Behav Res Methods. 2005 Feb;37(1):3-10. doi: 10.3758/bf03206393.
We examine methods for measuring performance in signal-detection-like tasks when each participant provides only a few observations. Monte Carlo simulations demonstrate that standard statistical techniques applied to a d' analysis can lead to large numbers of Type I errors (incorrectly rejecting a hypothesis of no difference). Various statistical methods were compared in terms of their Type I and Type II error (incorrectly accepting a hypothesis of no difference) rates. Our conclusions are the same whether these two types of errors are weighted equally or Type I errors are weighted more heavily. The most promising method is to combine an aggregate d' measure with a percentile bootstrap confidence interval, a computer-intensive nonparametric method of statistical inference. Researchers who prefer statistical techniques more commonly used in psychology, such as a repeated measures t test, should use gamma (Goodman & Kruskal, 1954), since it performs slightly better than or nearly as well as d'. In general, when repeated measures t tests are used, gamma is more conservative than d': It makes more Type II errors, but its Type I error rate tends to be much closer to that of the traditional .05 alpha level.
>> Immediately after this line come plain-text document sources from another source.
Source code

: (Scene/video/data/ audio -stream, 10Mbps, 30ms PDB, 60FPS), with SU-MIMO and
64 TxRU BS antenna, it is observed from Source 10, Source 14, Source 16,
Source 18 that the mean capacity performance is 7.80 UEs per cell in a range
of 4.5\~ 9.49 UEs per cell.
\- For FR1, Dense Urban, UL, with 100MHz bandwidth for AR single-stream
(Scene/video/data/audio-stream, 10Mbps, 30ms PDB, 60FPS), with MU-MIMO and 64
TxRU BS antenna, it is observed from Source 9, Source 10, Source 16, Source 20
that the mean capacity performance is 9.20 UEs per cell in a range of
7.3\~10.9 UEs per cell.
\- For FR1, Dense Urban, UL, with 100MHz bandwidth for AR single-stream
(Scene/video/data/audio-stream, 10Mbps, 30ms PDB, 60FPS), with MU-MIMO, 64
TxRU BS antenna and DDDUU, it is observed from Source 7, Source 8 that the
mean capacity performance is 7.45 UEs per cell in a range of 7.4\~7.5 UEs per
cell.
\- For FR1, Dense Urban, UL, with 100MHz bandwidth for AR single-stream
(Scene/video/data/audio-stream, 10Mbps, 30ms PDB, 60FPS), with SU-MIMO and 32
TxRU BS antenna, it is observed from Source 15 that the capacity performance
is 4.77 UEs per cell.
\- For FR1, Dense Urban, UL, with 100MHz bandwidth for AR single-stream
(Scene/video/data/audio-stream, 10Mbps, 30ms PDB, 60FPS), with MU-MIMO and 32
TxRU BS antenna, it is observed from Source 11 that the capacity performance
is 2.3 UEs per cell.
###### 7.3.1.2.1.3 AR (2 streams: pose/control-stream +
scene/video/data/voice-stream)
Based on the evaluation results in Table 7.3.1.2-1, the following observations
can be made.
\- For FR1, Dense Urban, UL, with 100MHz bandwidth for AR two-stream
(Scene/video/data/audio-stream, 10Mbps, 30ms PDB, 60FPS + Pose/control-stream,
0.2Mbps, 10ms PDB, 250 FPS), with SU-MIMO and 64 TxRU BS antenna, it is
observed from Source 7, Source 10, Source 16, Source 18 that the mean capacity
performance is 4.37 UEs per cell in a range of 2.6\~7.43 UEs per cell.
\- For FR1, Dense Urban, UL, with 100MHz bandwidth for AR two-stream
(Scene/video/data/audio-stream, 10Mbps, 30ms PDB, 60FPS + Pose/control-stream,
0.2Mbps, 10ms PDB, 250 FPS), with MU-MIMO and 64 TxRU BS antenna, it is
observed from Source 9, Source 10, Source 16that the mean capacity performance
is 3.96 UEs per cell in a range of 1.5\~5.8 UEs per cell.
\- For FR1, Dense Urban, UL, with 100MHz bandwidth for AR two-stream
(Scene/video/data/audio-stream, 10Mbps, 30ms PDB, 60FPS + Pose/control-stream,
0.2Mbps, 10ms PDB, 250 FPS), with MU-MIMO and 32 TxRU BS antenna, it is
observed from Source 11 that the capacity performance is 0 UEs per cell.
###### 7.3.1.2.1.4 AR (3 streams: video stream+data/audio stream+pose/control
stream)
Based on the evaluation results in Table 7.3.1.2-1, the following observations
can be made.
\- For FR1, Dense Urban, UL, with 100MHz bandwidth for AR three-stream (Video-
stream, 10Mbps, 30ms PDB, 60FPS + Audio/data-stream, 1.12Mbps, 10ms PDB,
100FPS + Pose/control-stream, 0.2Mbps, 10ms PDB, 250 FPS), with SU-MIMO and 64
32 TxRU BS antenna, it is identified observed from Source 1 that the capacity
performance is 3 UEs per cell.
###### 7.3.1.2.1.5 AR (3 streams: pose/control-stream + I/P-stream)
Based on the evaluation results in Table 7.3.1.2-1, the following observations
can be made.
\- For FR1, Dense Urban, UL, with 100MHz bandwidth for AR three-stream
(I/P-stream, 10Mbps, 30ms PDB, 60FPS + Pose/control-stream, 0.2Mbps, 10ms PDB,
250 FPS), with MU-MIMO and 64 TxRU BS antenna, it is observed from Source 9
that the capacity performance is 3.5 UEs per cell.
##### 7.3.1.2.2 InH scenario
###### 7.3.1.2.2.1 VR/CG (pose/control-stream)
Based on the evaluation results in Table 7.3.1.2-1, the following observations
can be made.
It is somewhat surprising that gamma performs as well as it does, given that the simulations that generated the hypothetical data conformed completely to the d' model. Analyses in which H--FA was used had the highest Type I error rates. Detailed simulation results can be downloaded from www.psychonomic.org/archive/Schooler-BRM-2004.zip.
我们研究了在每个参与者仅提供少量观察数据的类似信号检测任务中衡量表现的方法。蒙特卡罗模拟表明,应用于d'分析的标准统计技术可能会导致大量的I类错误(错误地拒绝无差异假设)。我们根据I类和II类错误(错误地接受无差异假设)率对各种统计方法进行了比较。无论这两类错误是同等加权还是I类错误加权更重,我们的结论都是相同的。最有前景的方法是将综合d'度量与百分位数自助置信区间相结合,这是一种计算密集型的非参数统计推断方法。更喜欢心理学中更常用统计技术(如重复测量t检验)的研究人员应使用伽马(古德曼和克鲁斯卡,1954),因为它的表现略优于d'或与d'相近。一般来说,当使用重复测量t检验时,伽马比d'更保守:它会产生更多的II类错误,但其I类错误率往往更接近传统的.05显著性水平。鉴于生成假设数据的模拟完全符合d'模型,伽马的表现如此之好有点令人惊讶。使用H - FA的分析具有最高的I类错误率。详细的模拟结果可从www.psychonomic.org/archive/Schooler - BRM - 2004.zip下载。